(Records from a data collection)

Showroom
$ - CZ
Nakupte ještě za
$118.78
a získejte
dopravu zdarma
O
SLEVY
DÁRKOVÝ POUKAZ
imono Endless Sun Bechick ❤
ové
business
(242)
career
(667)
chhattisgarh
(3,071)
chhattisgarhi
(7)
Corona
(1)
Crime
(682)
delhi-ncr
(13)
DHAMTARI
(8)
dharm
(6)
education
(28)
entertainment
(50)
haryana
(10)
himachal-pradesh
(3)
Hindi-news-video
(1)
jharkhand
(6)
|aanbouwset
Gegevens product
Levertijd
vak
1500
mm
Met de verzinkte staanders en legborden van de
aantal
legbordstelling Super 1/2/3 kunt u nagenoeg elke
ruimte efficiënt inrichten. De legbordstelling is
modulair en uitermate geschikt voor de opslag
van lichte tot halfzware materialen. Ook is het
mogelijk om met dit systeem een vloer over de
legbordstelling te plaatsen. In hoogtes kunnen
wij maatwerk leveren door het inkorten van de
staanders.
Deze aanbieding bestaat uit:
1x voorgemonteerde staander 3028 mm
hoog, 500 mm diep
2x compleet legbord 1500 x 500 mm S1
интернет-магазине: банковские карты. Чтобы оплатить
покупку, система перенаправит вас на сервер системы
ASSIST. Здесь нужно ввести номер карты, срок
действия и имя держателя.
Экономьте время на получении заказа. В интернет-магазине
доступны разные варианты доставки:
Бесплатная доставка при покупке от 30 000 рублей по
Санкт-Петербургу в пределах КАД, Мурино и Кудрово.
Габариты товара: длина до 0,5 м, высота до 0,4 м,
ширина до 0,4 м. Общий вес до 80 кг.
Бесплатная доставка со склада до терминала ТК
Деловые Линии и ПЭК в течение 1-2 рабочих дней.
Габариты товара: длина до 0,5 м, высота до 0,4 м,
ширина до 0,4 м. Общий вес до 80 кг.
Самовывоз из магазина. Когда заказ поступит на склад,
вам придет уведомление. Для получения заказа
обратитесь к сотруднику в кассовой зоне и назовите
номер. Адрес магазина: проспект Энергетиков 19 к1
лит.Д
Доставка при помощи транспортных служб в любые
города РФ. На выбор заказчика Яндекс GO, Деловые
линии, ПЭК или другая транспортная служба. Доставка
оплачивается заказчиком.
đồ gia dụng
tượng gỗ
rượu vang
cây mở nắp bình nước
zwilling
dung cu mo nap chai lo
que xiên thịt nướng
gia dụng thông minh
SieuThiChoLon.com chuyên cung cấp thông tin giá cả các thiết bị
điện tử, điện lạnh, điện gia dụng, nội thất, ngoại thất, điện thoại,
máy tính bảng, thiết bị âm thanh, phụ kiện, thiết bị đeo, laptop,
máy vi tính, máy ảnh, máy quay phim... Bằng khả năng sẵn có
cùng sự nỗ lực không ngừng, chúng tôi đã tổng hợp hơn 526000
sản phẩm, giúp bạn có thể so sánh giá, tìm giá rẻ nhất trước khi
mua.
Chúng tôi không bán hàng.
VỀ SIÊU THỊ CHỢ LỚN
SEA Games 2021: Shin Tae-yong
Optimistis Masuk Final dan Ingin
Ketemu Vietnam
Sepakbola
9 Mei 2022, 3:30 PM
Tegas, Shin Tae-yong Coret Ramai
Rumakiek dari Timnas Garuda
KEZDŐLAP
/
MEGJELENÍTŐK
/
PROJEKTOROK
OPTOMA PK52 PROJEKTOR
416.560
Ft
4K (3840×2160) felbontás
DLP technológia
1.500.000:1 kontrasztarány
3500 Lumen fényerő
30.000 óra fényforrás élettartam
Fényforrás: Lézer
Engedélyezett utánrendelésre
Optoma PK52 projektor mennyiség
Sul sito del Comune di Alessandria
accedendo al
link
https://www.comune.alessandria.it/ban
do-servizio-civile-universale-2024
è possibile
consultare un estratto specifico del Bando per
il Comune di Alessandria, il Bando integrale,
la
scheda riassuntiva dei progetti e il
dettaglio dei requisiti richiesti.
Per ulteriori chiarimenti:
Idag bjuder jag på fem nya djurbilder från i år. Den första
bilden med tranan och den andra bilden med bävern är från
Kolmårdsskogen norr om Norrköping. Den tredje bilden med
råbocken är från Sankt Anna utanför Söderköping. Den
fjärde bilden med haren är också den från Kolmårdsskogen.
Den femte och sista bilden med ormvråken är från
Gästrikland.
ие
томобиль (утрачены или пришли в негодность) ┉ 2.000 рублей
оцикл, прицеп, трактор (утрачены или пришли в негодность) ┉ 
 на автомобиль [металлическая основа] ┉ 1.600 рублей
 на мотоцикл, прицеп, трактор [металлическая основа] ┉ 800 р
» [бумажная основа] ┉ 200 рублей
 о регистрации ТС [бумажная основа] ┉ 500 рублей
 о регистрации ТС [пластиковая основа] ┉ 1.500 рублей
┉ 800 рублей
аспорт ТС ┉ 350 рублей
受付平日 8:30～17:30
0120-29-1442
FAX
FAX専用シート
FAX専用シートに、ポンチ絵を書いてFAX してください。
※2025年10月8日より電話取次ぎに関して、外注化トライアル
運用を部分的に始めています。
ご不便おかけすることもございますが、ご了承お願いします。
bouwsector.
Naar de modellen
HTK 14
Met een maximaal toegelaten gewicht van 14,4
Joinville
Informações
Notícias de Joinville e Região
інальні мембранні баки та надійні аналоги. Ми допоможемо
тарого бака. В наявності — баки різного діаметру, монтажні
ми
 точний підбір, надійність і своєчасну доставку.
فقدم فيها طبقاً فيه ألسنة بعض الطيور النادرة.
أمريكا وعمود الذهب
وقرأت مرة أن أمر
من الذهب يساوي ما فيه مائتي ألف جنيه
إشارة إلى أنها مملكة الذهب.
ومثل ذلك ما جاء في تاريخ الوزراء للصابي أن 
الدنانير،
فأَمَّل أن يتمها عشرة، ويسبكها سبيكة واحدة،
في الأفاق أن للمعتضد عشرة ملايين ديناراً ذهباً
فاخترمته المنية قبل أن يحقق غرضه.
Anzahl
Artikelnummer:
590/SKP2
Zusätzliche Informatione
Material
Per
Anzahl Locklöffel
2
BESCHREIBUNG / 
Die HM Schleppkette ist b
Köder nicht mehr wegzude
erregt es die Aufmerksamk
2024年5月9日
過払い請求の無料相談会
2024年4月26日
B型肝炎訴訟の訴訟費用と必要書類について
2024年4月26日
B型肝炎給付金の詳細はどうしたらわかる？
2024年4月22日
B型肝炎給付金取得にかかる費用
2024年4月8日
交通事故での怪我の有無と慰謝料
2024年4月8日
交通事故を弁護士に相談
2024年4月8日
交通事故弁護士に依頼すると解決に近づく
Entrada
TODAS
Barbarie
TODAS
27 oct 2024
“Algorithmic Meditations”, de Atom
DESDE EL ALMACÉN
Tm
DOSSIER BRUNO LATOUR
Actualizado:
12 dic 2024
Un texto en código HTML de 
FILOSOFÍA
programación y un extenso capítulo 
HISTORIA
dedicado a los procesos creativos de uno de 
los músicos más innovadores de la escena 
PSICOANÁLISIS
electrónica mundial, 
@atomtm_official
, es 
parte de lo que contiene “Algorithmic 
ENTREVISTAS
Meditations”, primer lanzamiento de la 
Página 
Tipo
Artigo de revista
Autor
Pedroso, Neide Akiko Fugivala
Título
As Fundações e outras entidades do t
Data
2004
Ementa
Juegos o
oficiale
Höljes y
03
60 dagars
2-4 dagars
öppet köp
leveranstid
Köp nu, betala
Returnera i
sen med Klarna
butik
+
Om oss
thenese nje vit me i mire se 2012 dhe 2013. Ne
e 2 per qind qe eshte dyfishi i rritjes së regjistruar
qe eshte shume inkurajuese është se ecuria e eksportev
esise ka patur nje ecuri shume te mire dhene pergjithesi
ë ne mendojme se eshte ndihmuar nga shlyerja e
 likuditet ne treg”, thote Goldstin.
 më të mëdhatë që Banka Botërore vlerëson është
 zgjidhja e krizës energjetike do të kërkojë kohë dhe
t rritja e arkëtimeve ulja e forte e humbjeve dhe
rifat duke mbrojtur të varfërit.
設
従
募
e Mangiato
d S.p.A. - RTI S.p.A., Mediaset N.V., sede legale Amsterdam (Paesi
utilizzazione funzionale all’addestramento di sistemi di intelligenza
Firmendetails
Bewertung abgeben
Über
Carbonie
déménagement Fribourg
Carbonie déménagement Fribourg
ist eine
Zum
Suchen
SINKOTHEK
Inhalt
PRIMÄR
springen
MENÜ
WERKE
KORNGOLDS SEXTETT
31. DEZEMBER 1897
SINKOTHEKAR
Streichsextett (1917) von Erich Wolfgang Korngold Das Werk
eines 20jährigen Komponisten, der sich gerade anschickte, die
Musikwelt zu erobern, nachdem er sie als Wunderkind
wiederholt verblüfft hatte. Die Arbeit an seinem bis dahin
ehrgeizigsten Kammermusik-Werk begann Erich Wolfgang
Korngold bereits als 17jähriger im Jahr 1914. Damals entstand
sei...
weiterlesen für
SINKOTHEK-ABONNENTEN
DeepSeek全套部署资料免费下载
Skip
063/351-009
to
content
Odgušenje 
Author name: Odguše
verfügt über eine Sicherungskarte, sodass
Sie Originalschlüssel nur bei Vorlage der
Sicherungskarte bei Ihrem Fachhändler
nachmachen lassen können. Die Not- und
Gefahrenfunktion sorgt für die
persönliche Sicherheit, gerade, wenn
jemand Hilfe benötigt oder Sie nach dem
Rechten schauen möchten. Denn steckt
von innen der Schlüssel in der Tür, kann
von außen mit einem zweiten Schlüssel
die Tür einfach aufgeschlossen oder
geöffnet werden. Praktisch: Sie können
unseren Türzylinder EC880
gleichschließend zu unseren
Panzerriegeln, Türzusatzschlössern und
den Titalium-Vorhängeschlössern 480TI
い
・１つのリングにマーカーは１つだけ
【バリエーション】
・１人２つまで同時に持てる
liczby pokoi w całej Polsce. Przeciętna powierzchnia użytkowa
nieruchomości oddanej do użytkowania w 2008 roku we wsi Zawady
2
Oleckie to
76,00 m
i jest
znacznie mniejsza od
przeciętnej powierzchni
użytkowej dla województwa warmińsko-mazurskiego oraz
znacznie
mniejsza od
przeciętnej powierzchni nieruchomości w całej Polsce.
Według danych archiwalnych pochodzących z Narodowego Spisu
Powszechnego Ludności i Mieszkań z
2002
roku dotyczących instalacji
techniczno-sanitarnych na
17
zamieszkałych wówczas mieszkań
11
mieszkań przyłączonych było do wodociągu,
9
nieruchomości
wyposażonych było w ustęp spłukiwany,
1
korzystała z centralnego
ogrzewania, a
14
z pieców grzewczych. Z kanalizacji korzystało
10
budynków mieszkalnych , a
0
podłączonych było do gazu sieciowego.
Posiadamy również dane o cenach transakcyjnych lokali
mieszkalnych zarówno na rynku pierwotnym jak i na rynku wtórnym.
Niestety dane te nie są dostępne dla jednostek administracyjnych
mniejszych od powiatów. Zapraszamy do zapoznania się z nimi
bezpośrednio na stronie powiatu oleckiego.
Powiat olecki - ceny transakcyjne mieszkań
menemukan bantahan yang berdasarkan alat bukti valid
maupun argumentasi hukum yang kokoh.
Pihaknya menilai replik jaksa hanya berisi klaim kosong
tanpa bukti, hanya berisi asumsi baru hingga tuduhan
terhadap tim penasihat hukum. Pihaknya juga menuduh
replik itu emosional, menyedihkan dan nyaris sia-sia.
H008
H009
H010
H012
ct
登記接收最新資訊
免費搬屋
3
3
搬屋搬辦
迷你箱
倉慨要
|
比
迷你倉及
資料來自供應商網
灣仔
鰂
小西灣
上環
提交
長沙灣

Written task
Report each line in the data above that holds the word "прицеп" by copying it.

Result
оцикл, прицеп, трактор (утрачены или пришли в негодность) ┉ 
 на мотоцикл, прицеп, трактор [металлическая основа] ┉ 800 р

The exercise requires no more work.